--- Records to process ---

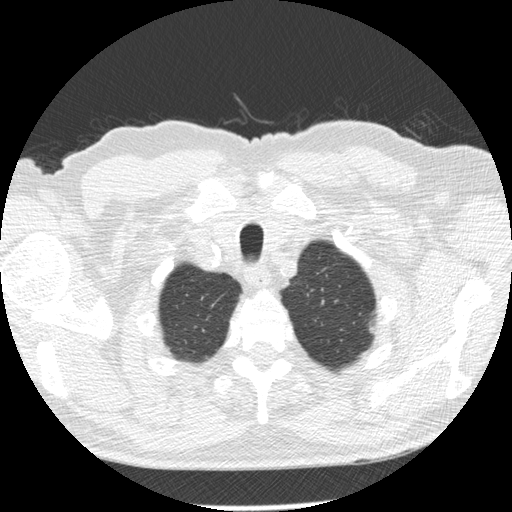
Chest CT (low-dose screening protocol), one axial image; second annual screen; lung window (W 1500 / L -600 HU); 2.5 mm slice thickness; standard (soft-tissue) reconstruction kernel (STANDARD); slice 26 of 276 in the series; 512 × 512 image matrix, field of view 360 × 360 mm. Male participant, aged 73 years at enrolment.
- Lesion marked by an expert reader, bounding box [x1, y1, x2, y2] px = [353, 302, 395, 348].
- No non-calcified nodule or mass ≥4 mm was recorded by the screening reader at this exam.
- Official screen result: negative screen, minor abnormalities not suspicious for lung cancer.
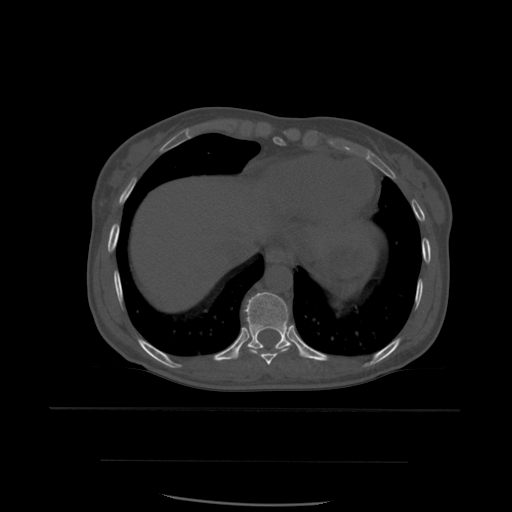
CT including the spine, one axial slice. Position 325 of 574 along the scan axis. Bone window (W 1800 / L 400 HU). 512 × 512 image matrix, field of view 392 × 392 mm. Patient age 48 years. Case-level facts recorded for this patient, not image findings: primary cancer: lung.
Outlined on this slice (semi-automatically segmented with operator editing):
- T10 vertebra: box from (x=239, y=292) to (x=302, y=357) px
- T9 vertebra: (x=246, y=344)–(x=293, y=366)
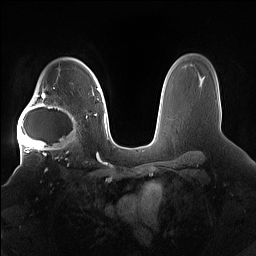
Breast MRI (dynamic contrast-enhanced), one axial slice. Dynamic contrast-enhanced series, time point 2 of 7 at this slice position (early post-contrast). 1.5 T. TE 1.4 ms, TR 5 ms. 256 × 256 image matrix, field of view 380 × 380 mm. Female patient.
Structures marked on this image (semi-automatic segmentation, software-assisted and operator-edited):
- enhancing-tissue mask used for the functional tumour volume (all voxels passing the contrast-enhancement thresholds inside the analysis volume; usually the tumour): bounding box <17,91,82,158> (left, top, right, bottom; pixels)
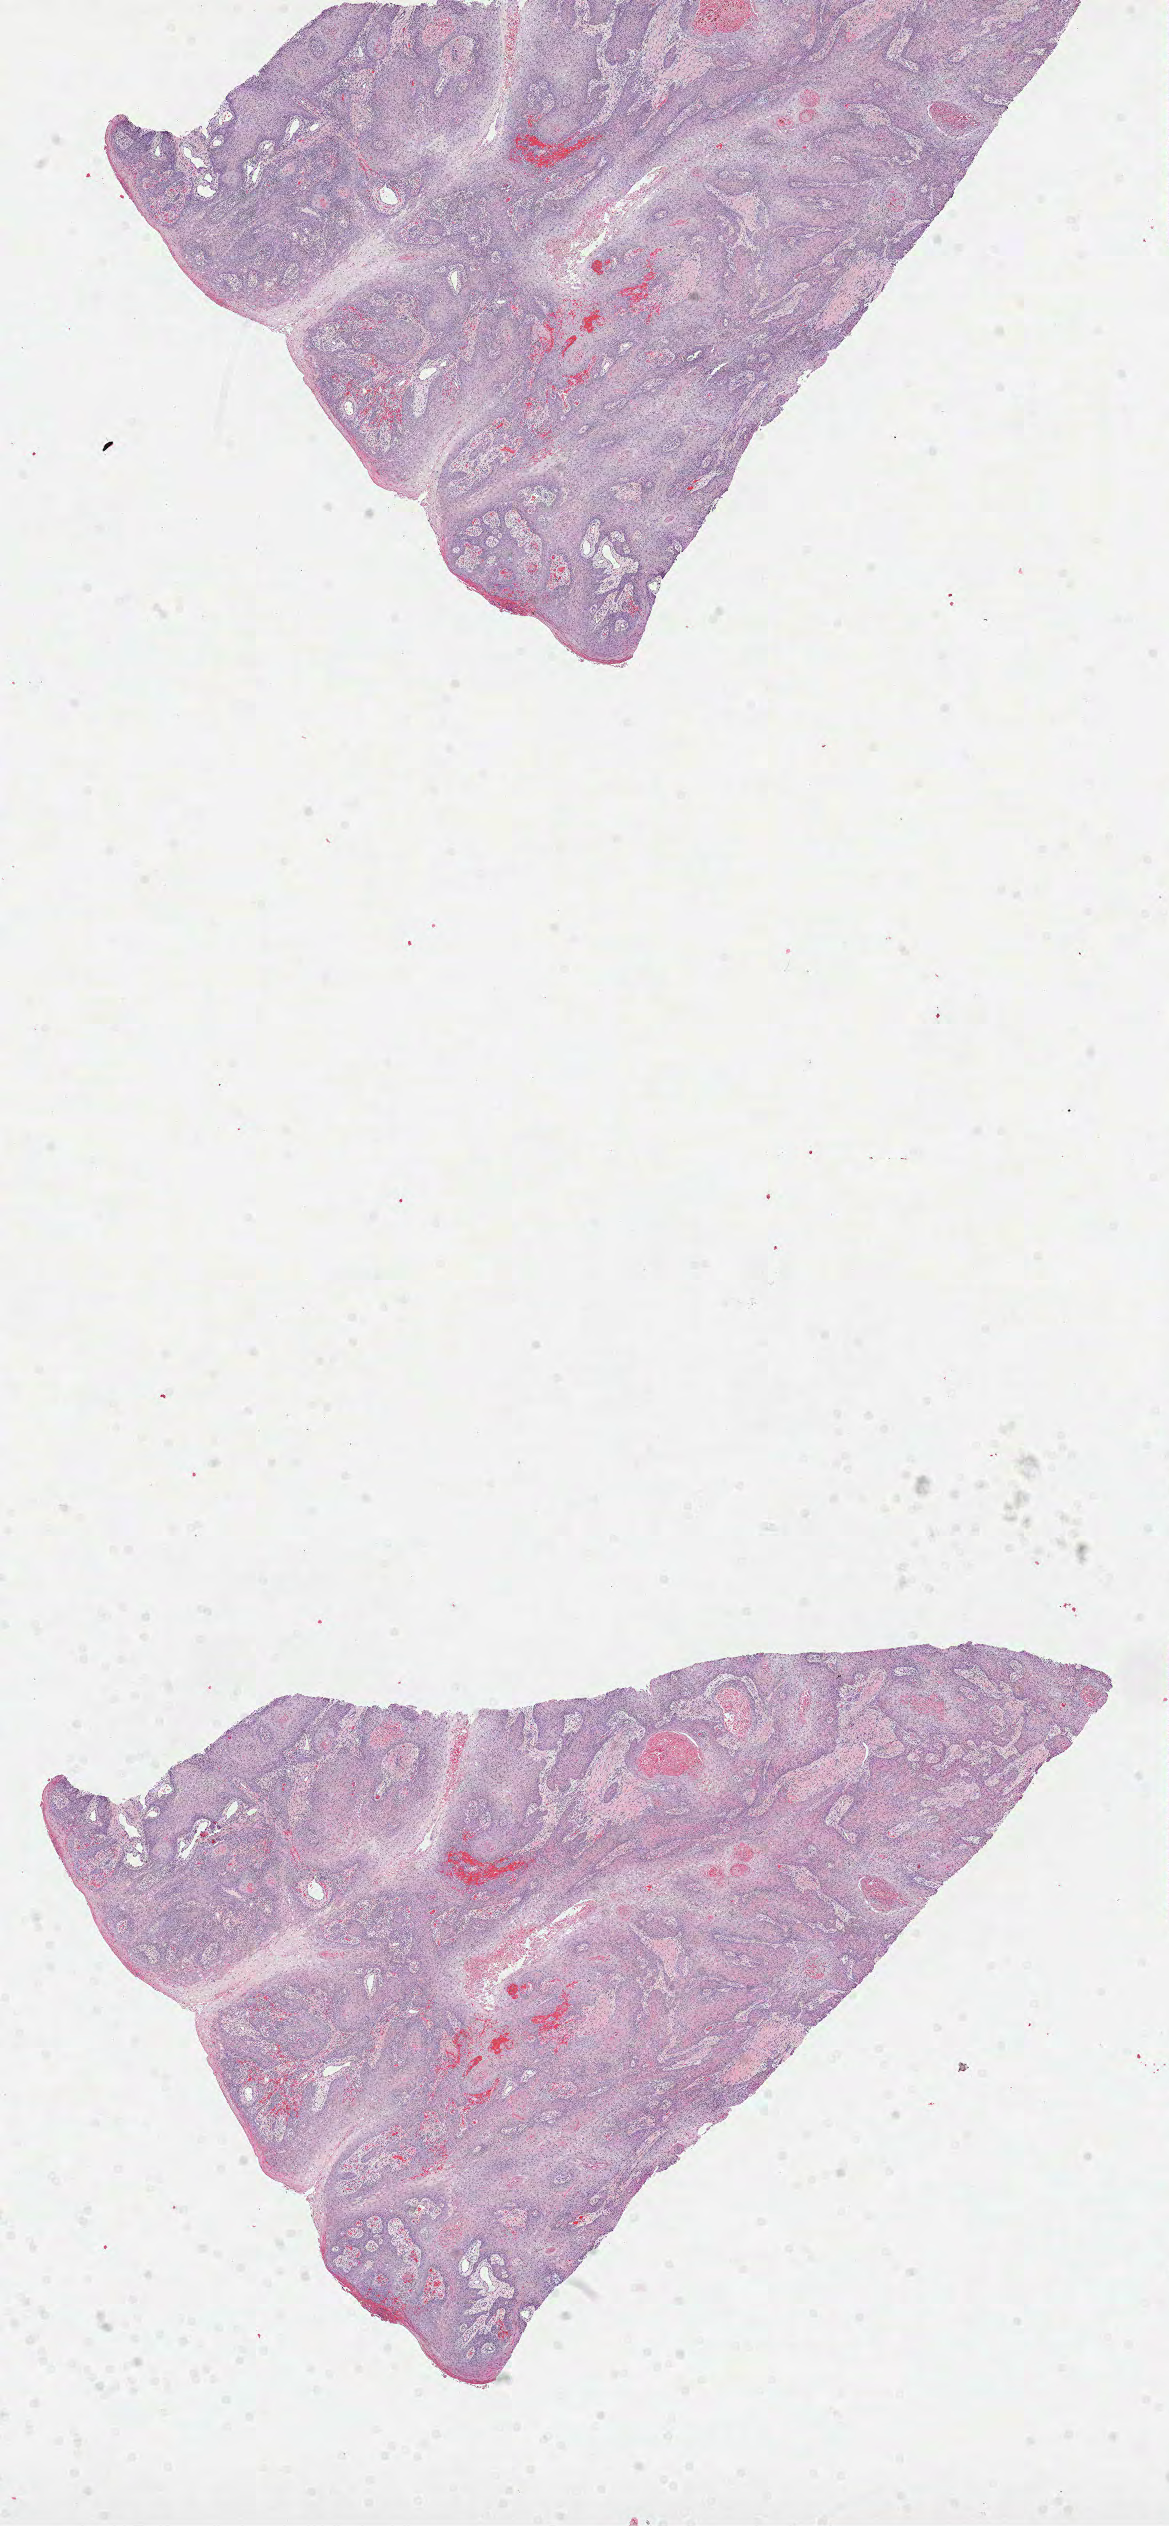
Whole-slide histology image, H&E-stained, shown as a low-resolution overview of the whole scanned area (about 9.4 x 20.4 mm, acquisition: 40x scan); formalin-fixed paraffin-embedded (FFPE) diagnostic section; sample: primary tumour, head and neck. Patient: male, age at initial diagnosis 70 years. Histologic grade: G2 (moderately differentiated).
- histologic diagnosis: Squamous cell carcinoma, NOS (cheek mucosa)
- AJCC pathologic stage: II (7th edition)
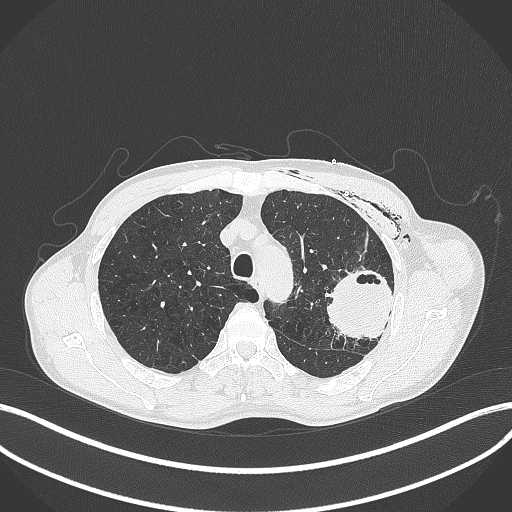
Chest CT, one axial slice; slice 309 of 457 in the series (ordered by position); lung window (W 1500 / L -600 HU); 1 mm slice thickness; 512 × 512 image matrix, field of view 400 × 400 mm. Male patient, age 58 years. From the clinical record (not read from this slice): clinical TNM (as recorded): T3 N0 M0.
Outlined on this slice (bounding box drawn by a radiologist):
- lung tumour (recorded histology: adenocarcinoma): bounding box [x1, y1, x2, y2] px = [327, 262, 394, 344]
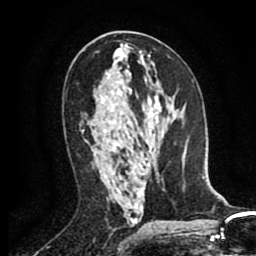
Breast MRI (dynamic contrast-enhanced), one axial slice. Slice 47 of 80 in the series (ordered by position). Cropped to one breast. Dynamic contrast-enhanced series, time point 2 of 8 at this slice position (early post-contrast). 1.5 T. TE 2.6 ms, TR 5.8 ms. 2 mm slice thickness. 256 × 256 image matrix, field of view 165 × 165 mm. Female patient.
Structures marked on this image (semi-automatic segmentation, software-assisted and operator-edited):
- enhancing-tissue mask used for the functional tumour volume (all voxels passing the contrast-enhancement thresholds inside the analysis volume; usually the tumour): bounding box [x1, y1, x2, y2] px = [82, 131, 121, 152]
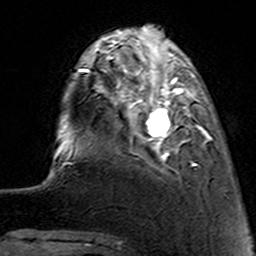
Breast MRI (dynamic contrast-enhanced), one axial slice; slice 29 of 160 in the series (ordered by position); cropped to one breast; dynamic contrast-enhanced series, time point 2 of 7 at this slice position (early post-contrast); 3 T; TE 4.6 ms, TR 7.4 ms; 256 × 256 image matrix, field of view 144 × 144 mm. Female patient.
Outlined on this slice (semi-automatic segmentation, software-assisted and operator-edited):
- enhancing-tissue mask used for the functional tumour volume (all voxels passing the contrast-enhancement thresholds inside the analysis volume; usually the tumour): bounding box (x1, y1, x2, y2) in pixels: (114, 62, 212, 169)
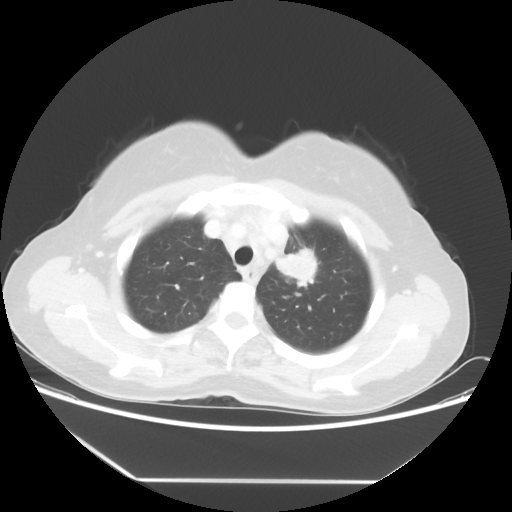
Chest CT, one axial slice. Position 43 of 52 along the scan axis. Reconstruction kernel STANDARD. Lung window (W 1500 / L -600 HU). 5 mm slice thickness. 512 × 512 image matrix. Female patient, age 50 years. Case-level facts recorded for this patient, not image findings: clinical TNM (as recorded): T2 N3 M0.
Outlined on this slice (bounding box drawn by a radiologist):
- lung tumour (recorded histology: adenocarcinoma): bounding box [x1, y1, x2, y2] px = [267, 234, 319, 294]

---

• [Your assignment]:
Copy the listing exactly. No images belong in the copy.

• [Answer to this task]:
Chest CT (low-dose screening protocol), one axial image; second annual screen; lung window (W 1500 / L -600 HU); 2.5 mm slice thickness; standard (soft-tissue) reconstruction kernel (STANDARD); slice 26 of 276 in the series; 512 × 512 image matrix, field of view 360 × 360 mm. Male participant, aged 73 years at enrolment.
- Lesion marked by an expert reader, bounding box [x1, y1, x2, y2] px = [353, 302, 395, 348].
- No non-calcified nodule or mass ≥4 mm was recorded by the screening reader at this exam.
- Official screen result: negative screen, minor abnormalities not suspicious for lung cancer.
CT including the spine, one axial slice. Position 325 of 574 along the scan axis. Bone window (W 1800 / L 400 HU). 512 × 512 image matrix, field of view 392 × 392 mm. Patient age 48 years. Case-level facts recorded for this patient, not image findings: primary cancer: lung.
Outlined on this slice (semi-automatically segmented with operator editing):
- T10 vertebra: box from (x=239, y=292) to (x=302, y=357) px
- T9 vertebra: (x=246, y=344)–(x=293, y=366)
Breast MRI (dynamic contrast-enhanced), one axial slice. Dynamic contrast-enhanced series, time point 2 of 7 at this slice position (early post-contrast). 1.5 T. TE 1.4 ms, TR 5 ms. 256 × 256 image matrix, field of view 380 × 380 mm. Female patient.
Structures marked on this image (semi-automatic segmentation, software-assisted and operator-edited):
- enhancing-tissue mask used for the functional tumour volume (all voxels passing the contrast-enhancement thresholds inside the analysis volume; usually the tumour): bounding box <17,91,82,158> (left, top, right, bottom; pixels)
Whole-slide histology image, H&E-stained, shown as a low-resolution overview of the whole scanned area (about 9.4 x 20.4 mm, acquisition: 40x scan); formalin-fixed paraffin-embedded (FFPE) diagnostic section; sample: primary tumour, head and neck. Patient: male, age at initial diagnosis 70 years. Histologic grade: G2 (moderately differentiated).
- histologic diagnosis: Squamous cell carcinoma, NOS (cheek mucosa)
- AJCC pathologic stage: II (7th edition)
Chest CT, one axial slice; slice 309 of 457 in the series (ordered by position); lung window (W 1500 / L -600 HU); 1 mm slice thickness; 512 × 512 image matrix, field of view 400 × 400 mm. Male patient, age 58 years. From the clinical record (not read from this slice): clinical TNM (as recorded): T3 N0 M0.
Outlined on this slice (bounding box drawn by a radiologist):
- lung tumour (recorded histology: adenocarcinoma): bounding box [x1, y1, x2, y2] px = [327, 262, 394, 344]
Breast MRI (dynamic contrast-enhanced), one axial slice. Slice 47 of 80 in the series (ordered by position). Cropped to one breast. Dynamic contrast-enhanced series, time point 2 of 8 at this slice position (early post-contrast). 1.5 T. TE 2.6 ms, TR 5.8 ms. 2 mm slice thickness. 256 × 256 image matrix, field of view 165 × 165 mm. Female patient.
Structures marked on this image (semi-automatic segmentation, software-assisted and operator-edited):
- enhancing-tissue mask used for the functional tumour volume (all voxels passing the contrast-enhancement thresholds inside the analysis volume; usually the tumour): bounding box [x1, y1, x2, y2] px = [82, 131, 121, 152]
Breast MRI (dynamic contrast-enhanced), one axial slice; slice 29 of 160 in the series (ordered by position); cropped to one breast; dynamic contrast-enhanced series, time point 2 of 7 at this slice position (early post-contrast); 3 T; TE 4.6 ms, TR 7.4 ms; 256 × 256 image matrix, field of view 144 × 144 mm. Female patient.
Outlined on this slice (semi-automatic segmentation, software-assisted and operator-edited):
- enhancing-tissue mask used for the functional tumour volume (all voxels passing the contrast-enhancement thresholds inside the analysis volume; usually the tumour): bounding box (x1, y1, x2, y2) in pixels: (114, 62, 212, 169)
Chest CT, one axial slice. Position 43 of 52 along the scan axis. Reconstruction kernel STANDARD. Lung window (W 1500 / L -600 HU). 5 mm slice thickness. 512 × 512 image matrix. Female patient, age 50 years. Case-level facts recorded for this patient, not image findings: clinical TNM (as recorded): T2 N3 M0.
Outlined on this slice (bounding box drawn by a radiologist):
- lung tumour (recorded histology: adenocarcinoma): bounding box [x1, y1, x2, y2] px = [267, 234, 319, 294]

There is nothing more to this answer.